Nodes come in two types:
- manual: your own server, joined with a generated command.
- cloud-provisioned: created by RunOS through a compute integration. The CLI provisions on
hetzner,digitalocean, andscaleway. (hyperstackandlambdacloudare compute-capable integrations with no provisioning command, so bring those as manual nodes.)
One node is not high availability. HA needs an odd number of control-plane nodes so etcd keeps quorum; 3 is the standard count.
Inspect the shape:
runos nodes list --cid ky3
runos nodes show <nid> --cid ky3
Add a node
Cloud-provision a node (the provider needs an integration first, see runos integrations list):
runos integrations hetzner add-server --cid ky3 \
--integration-id <id> --request-as-worker
Or join a server you already own:
runos nodes join-command ssh-remote --cid ky3 --request-as-worker
The join token is single-use and short-lived (the response carries an expiresAt). Run the command once, on the target host.
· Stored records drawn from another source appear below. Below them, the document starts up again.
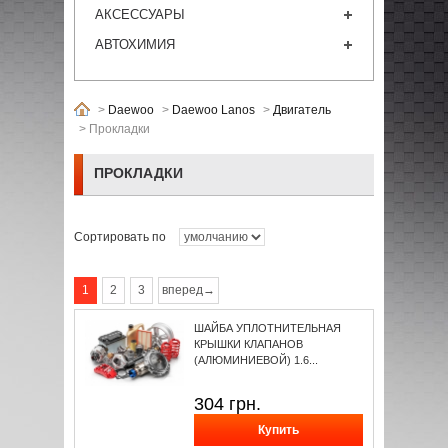
АКСЕССУАРЫ
АВТОХИМИЯ
>
Daewoo
>
Daewoo Lanos
>
Двигатель
>
Прокладки
ПРОКЛАДКИ
Сортировать по
1
2
3
вперед→
ШАЙБА УПЛОТНИТЕЛЬНАЯ
КРЫШКИ КЛАПАНОВ
(АЛЮМИНИЕВОЙ) 1.6...
304
грн.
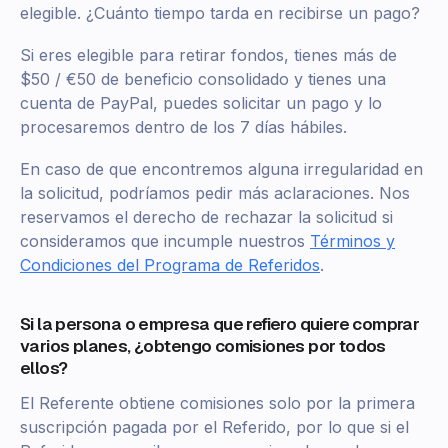
elegible. ¿Cuánto tiempo tarda en recibirse un pago?
Si eres elegible para retirar fondos, tienes más de
$50 / €50 de beneficio consolidado y tienes una
cuenta de PayPal, puedes solicitar un pago y lo
procesaremos dentro de los 7 días hábiles.
En caso de que encontremos alguna irregularidad en
la solicitud, podríamos pedir más aclaraciones. Nos
reservamos el derecho de rechazar la solicitud si
consideramos que incumple nuestros
Términos y
Condiciones del Programa de Referidos
.
Si la persona o empresa que refiero quiere comprar
varios planes, ¿obtengo comisiones por todos
ellos?
El Referente obtiene comisiones solo por la primera
suscripción pagada por el Referido, por lo que si el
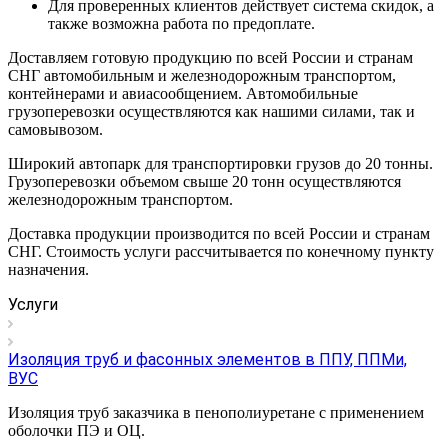
Для проверенных клиентов действует система скидок, а
также возможна работа по предоплате.
Доставляем готовую продукцию по всей России и странам
СНГ автомобильным и железнодорожным транспортом,
контейнерами и авиасообщением. Автомобильные
грузоперевозки осуществляются как нашими силами, так и
самовывозом.
Широкий автопарк для транспортировки грузов до 20 тонны.
Грузоперевозки объемом свыше 20 тонн осуществляются
железнодорожным транспортом.
Доставка продукции производится по всей России и странам
СНГ. Стоимость услуги рассчитывается по конечному пункту
назначения.
Услуги
Изоляция труб и фасонных элементов в ППУ, ППМи,
ВУС
Изоляция труб заказчика в пенополиуретане с применением
оболочки ПЭ и ОЦ.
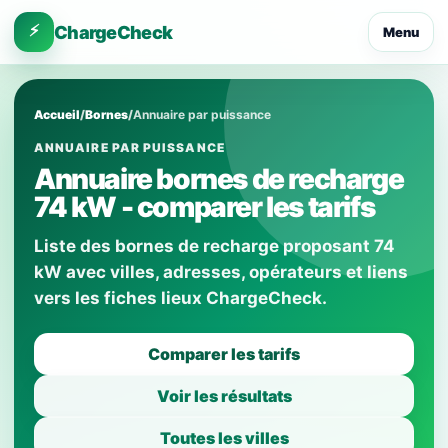
⚡
ChargeCheck
Menu
Accueil
/
Bornes
/
Annuaire par puissance
ANNUAIRE PAR PUISSANCE
Annuaire bornes de recharge
74 kW - comparer les tarifs
Liste des bornes de recharge proposant 74
kW avec villes, adresses, opérateurs et liens
vers les fiches lieux ChargeCheck.
Comparer les tarifs
Voir les résultats
Toutes les villes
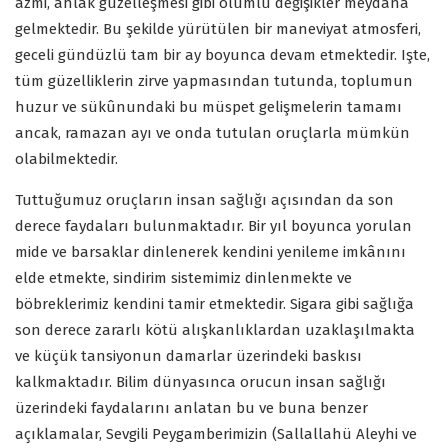
azmi, ahlak güzelleşmesi gibi olumlu değişikler meydana
gelmektedir. Bu şekilde yürütülen bir maneviyat atmosferi,
geceli gündüzlü tam bir ay boyunca devam etmektedir. Işte,
tüm güzelliklerin zirve yapmasından tutunda, toplumun
huzur ve sükûnundaki bu müspet gelişmelerin tamamı
ancak, ramazan ayı ve onda tutulan oruçlarla mümkün
olabilmektedir.
Tuttuğumuz oruçların insan sağlığı açısından da son
derece faydaları bulunmaktadır. Bir yıl boyunca yorulan
mide ve barsaklar dinlenerek kendini yenileme imkânını
elde etmekte, sindirim sistemimiz dinlenmekte ve
böbreklerimiz kendini tamir etmektedir. Sigara gibi sağlığa
son derece zararlı kötü alışkanlıklardan uzaklaşılmakta
ve küçük tansiyonun damarlar üzerindeki baskısı
kalkmaktadır. Bilim dünyasınca orucun insan sağlığı
üzerindeki faydalarını anlatan bu ve buna benzer
açıklamalar, Sevgili Peygamberimizin (Sallallahü Aleyhi ve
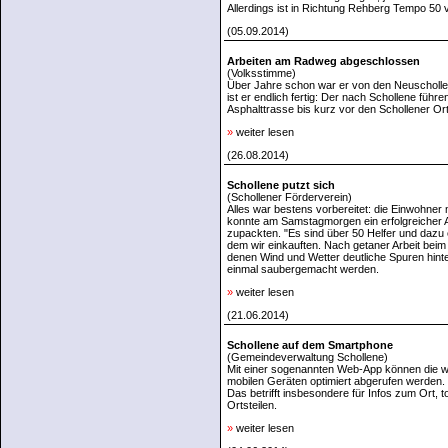
Allerdings ist in Richtung Rehberg Tempo 50 
(05.09.2014)
Arbeiten am Radweg abgeschlossen
(Volksstimme)
Über Jahre schon war er von den Neuschollen
ist er endlich fertig: Der nach Schollene füh
Asphalttrasse bis kurz vor den Schollener 
»
weiter lesen
(26.08.2014)
Schollene putzt sich
(Schollener Förderverein)
Alles war bestens vorbereitet: die Einwohner 
konnte am Samstagmorgen ein erfolgreicher Arb
zupackten. "Es sind über 50 Helfer und dazu e
dem wir einkauften. Nach getaner Arbeit beim 
denen Wind und Wetter deutliche Spuren hinte
einmal saubergemacht werden.
»
weiter lesen
(21.06.2014)
Schollene auf dem Smartphone
(Gemeindeverwaltung Schollene)
Mit einer sogenannten Web-App können die wi
mobilen Geräten optimiert abgerufen werden.
Das betrifft insbesondere für Infos zum Ort,
Ortsteilen.
»
weiter lesen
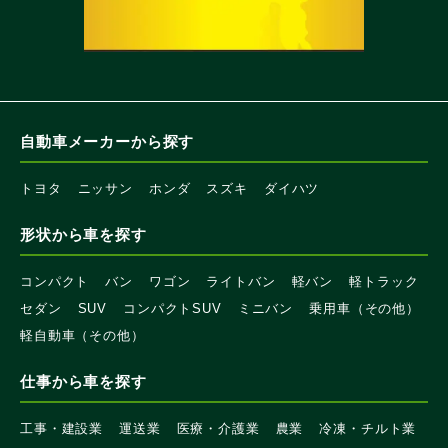
自動車メーカーから探す
トヨタ
ニッサン
ホンダ
スズキ
ダイハツ
形状から車を探す
コンパクト
バン
ワゴン
ライトバン
軽バン
軽トラック
セダン
SUV
コンパクトSUV
ミニバン
乗用車（その他）
軽自動車（その他）
仕事から車を探す
工事・建設業
運送業
医療・介護業
農業
冷凍・チルト業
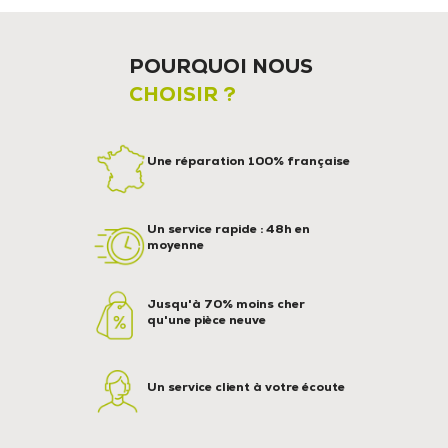
POURQUOI NOUS
CHOISIR ?
Une réparation 100% française
Un service rapide : 48h en
moyenne
Jusqu'à 70% moins cher
qu'une pièce neuve
Un service client à votre écoute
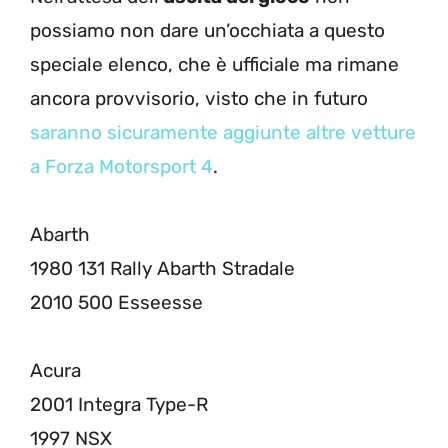
possiamo non dare un’occhiata a questo
speciale elenco, che è ufficiale ma rimane
ancora provvisorio, visto che in futuro
saranno sicuramente aggiunte altre vetture
a Forza Motorsport 4
.
Abarth
1980 131 Rally Abarth Stradale
2010 500 Esseesse
Acura
2001 Integra Type-R
1997 NSX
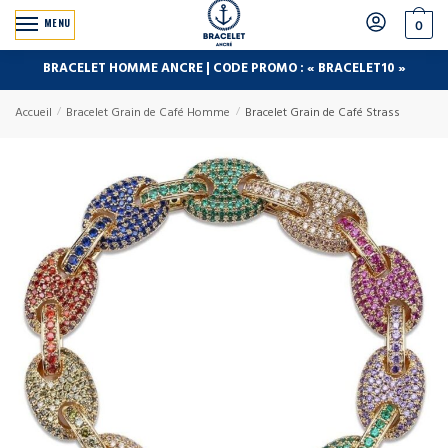
MENU
0
BRACELET HOMME ANCRE | CODE PROMO : « BRACELET10 »
Accueil
/
Bracelet Grain de Café Homme
/
Bracelet Grain de Café Strass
Each node must clear preflight before it installs. The floor: at least 2 CPU, 3.5 GB RAM, cgroup v2 (with cpu, memory, pids controllers), and Ubuntu 22.04, 24.04, or 26.04 (interim releases like 25.04 are rejected). Disk: at least 15 GiB free on the volume backing /var/lib/containerd (RunOS recommends 20 GB+ free on /var; containerd images and etcd fill it fast). The node must also reach the Kubernetes registries pkgs.k8s.io and registry.k8s.io on egress.
A node's status is ready while its agent heartbeats. Miss heartbeats for 30 seconds and it flips to no_heartbeat.
Remove a node
Removal is driven by the control plane: it drains the node (cordon, then evict its pods) and, for a control-plane node, removes its etcd member.
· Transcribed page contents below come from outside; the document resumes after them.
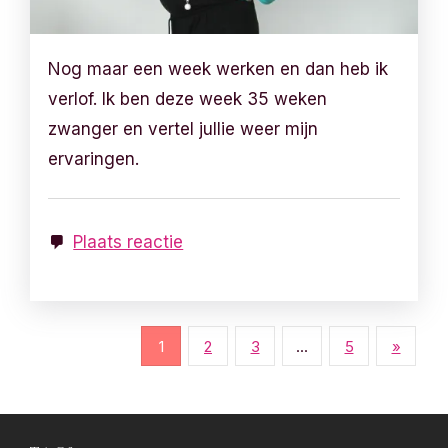
Nog maar een week werken en dan heb ik
verlof. Ik ben deze week 35 weken
zwanger en vertel jullie weer mijn
ervaringen.
Plaats reactie
B
1
2
3
…
5
»
e
r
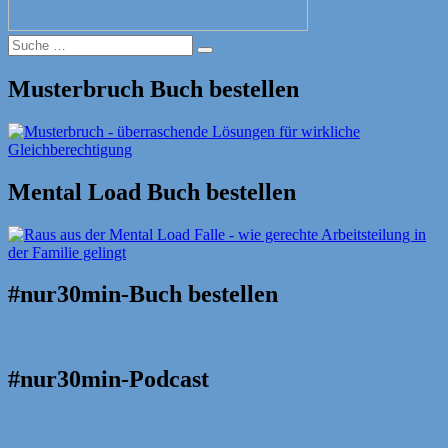
Suche
Suche
nach:
Musterbruch Buch bestellen
Mental Load Buch bestellen
#nur30min-Buch bestellen
#nur30min-Podcast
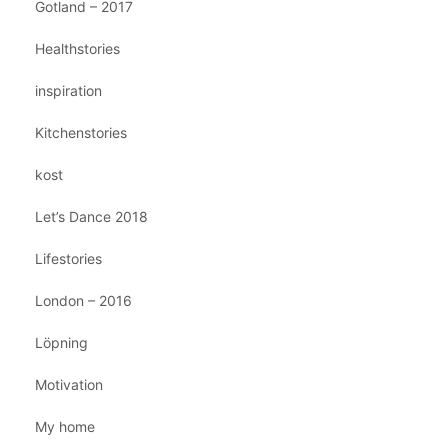
Gotland – 2017
Healthstories
inspiration
Kitchenstories
kost
Let’s Dance 2018
Lifestories
London – 2016
Löpning
Motivation
My home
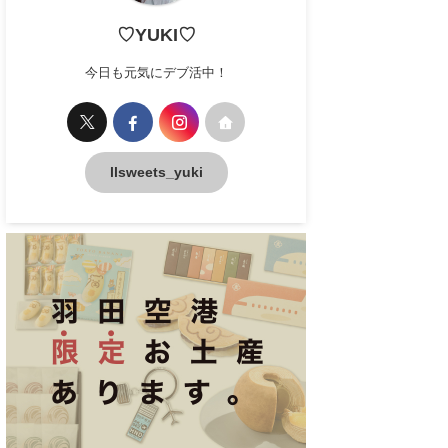
♡YUKI♡
今日も元気にデブ活中！
llsweets_yuki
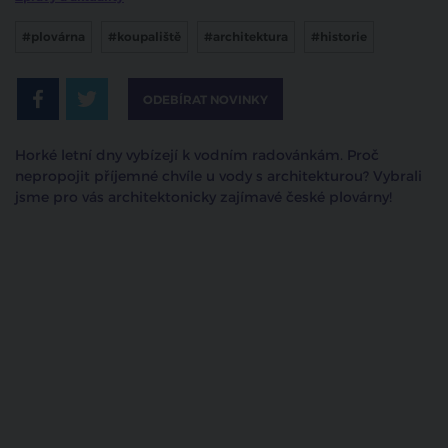
#plovárna
#koupaliště
#architektura
#historie
ODEBÍRAT NOVINKY
Horké letní dny vybízejí k vodním radovánkám. Proč
nepropojit příjemné chvíle u vody s architekturou? Vybrali
jsme pro vás architektonicky zajímavé české plovárny!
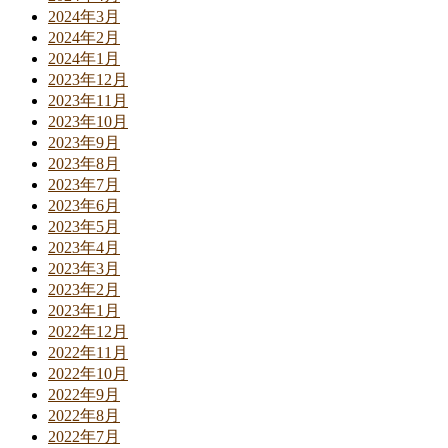
2024年3月
2024年2月
2024年1月
2023年12月
2023年11月
2023年10月
2023年9月
2023年8月
2023年7月
2023年6月
2023年5月
2023年4月
2023年3月
2023年2月
2023年1月
2022年12月
2022年11月
2022年10月
2022年9月
2022年8月
2022年7月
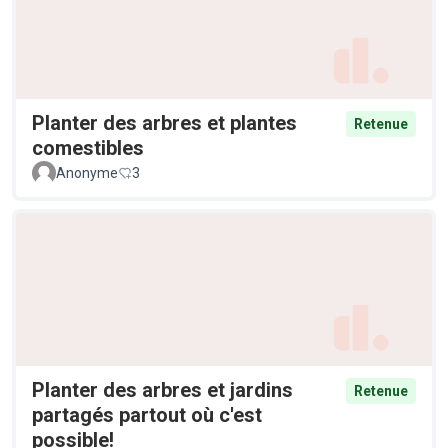
Planter des arbres et plantes
Retenue
comestibles
Anonyme
3
Planter des arbres et jardins
Retenue
partagés partout où c'est
possible!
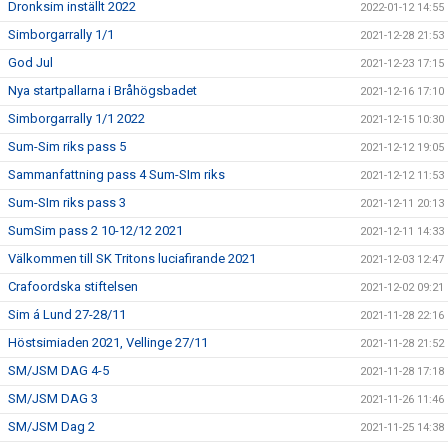
Dronksim inställt 2022
2022-01-12 14:55
Simborgarrally 1/1
2021-12-28 21:53
God Jul
2021-12-23 17:15
Nya startpallarna i Bråhögsbadet
2021-12-16 17:10
Simborgarrally 1/1 2022
2021-12-15 10:30
Sum-Sim riks pass 5
2021-12-12 19:05
Sammanfattning pass 4 Sum-SIm riks
2021-12-12 11:53
Sum-SIm riks pass 3
2021-12-11 20:13
SumSim pass 2 10-12/12 2021
2021-12-11 14:33
Välkommen till SK Tritons luciafirande 2021
2021-12-03 12:47
Crafoordska stiftelsen
2021-12-02 09:21
Sim á Lund 27-28/11
2021-11-28 22:16
Höstsimiaden 2021, Vellinge 27/11
2021-11-28 21:52
SM/JSM DAG 4-5
2021-11-28 17:18
SM/JSM DAG 3
2021-11-26 11:46
SM/JSM Dag 2
2021-11-25 14:38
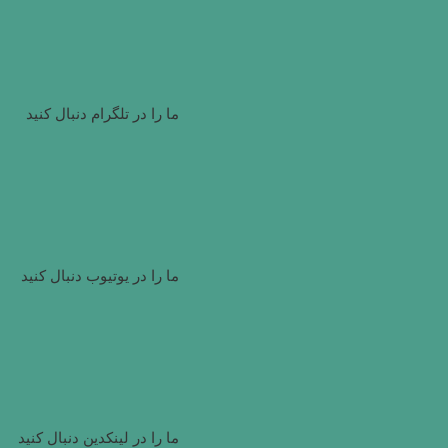
ما را در تلگرام دنبال کنید
ما را در یوتیوب دنبال کنید
ما را در لینکدین دنبال کنید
runos nodes delete <nid> --cid ky3
Two things to know:
- The cloud server is not deleted by default. You keep getting billed until you pass
--delete-cloud-instance, or delete it at the provider. - You cannot remove the last control-plane node normally. The delete is refused unless you also reset the cluster (
--reset-cluster), which is irreversible.
runos nodes delete-preflight warns if a removal would leave etcd on an even voting-member count. It is advisory and never blocks the delete.
Kubernetes version
The Kubernetes version is set per cluster and is currently 1.35. Upgrades run node by node: each node is cordoned, drained, upgraded, and uncordoned, so the cluster stays up.
Networking and ingress
The pod network is Cilium. Ingress is Traefik, run as a host-network DaemonSet on ports 80 and 443.
There is no cloud load balancer. The Traefik Service is type: ClusterIP, not type=LoadBalancer. Traffic reaches Traefik directly on the node's ports.
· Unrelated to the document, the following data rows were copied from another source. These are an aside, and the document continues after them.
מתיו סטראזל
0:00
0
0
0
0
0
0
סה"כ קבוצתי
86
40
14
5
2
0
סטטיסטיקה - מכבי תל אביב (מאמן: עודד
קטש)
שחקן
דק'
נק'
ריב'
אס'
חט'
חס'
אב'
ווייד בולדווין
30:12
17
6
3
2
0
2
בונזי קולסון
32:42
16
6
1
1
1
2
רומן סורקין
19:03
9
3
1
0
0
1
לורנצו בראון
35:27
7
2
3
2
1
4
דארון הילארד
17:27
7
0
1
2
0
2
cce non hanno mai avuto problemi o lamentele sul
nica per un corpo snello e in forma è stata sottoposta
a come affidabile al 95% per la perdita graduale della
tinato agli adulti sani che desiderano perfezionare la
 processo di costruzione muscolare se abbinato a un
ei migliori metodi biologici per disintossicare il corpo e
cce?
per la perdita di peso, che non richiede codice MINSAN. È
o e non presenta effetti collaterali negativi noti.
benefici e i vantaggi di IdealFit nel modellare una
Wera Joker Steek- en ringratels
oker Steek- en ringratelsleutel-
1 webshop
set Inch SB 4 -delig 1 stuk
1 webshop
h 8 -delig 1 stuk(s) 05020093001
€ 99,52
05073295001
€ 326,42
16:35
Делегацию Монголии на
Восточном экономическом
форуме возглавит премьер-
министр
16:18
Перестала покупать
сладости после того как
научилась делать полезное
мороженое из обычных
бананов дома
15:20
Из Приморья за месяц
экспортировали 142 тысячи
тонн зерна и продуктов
Control-plane high availability
The Kubernetes API is fronted by a control-plane VIP among the healthy control-plane nodes. Each node runs an on-node load balancer in front of the Kubernetes API, so the API stays reachable if a control-plane node goes down.
Connectivity (internal overlay vs user VPN)
Two separate network planes:
- Internal overlay: a private WireGuard mesh carries node-to-node cluster traffic. It is not user-reachable.
- User-access VPN: an opt-in tunnel (a separate
wg1interface) for operators to reach cluster-internal services. You pick one of WireGuard or NetBird; they are mutually exclusive.
The internal overlay always exists. The user VPN is something you turn on.
Cluster domains and certificates
Every cluster gets a built-in domain in the form cid.aid.<root>. Example: ky3.rjwrn.example.com.
Its wildcard TLS certificate is issued by cert-manager using a DNS-01 challenge. List and add domains:
runos cluster-domains list-by-cluster --cid ky3
runos cluster-domains add ... # custom wildcard via Cloudflare DNS-01
A custom domain provisions its own ClusterIssuer, wildcard cert, and wildcard DNS record.
Storage and durability
Storage is node-local by default, backed by OpenEBS (the openebs-local StorageClass is the default). Node-local means data lives on one node, so a single-node cluster has no cross-node redundancy. Add nodes and opt into LINSTOR for volumes that survive a node loss.
For durability across nodes, opt into LINSTOR distributed block storage (DRBD-backed, install-gated). On cloud nodes you can carve a raw data partition for it at provision time with --provider-config.repartition.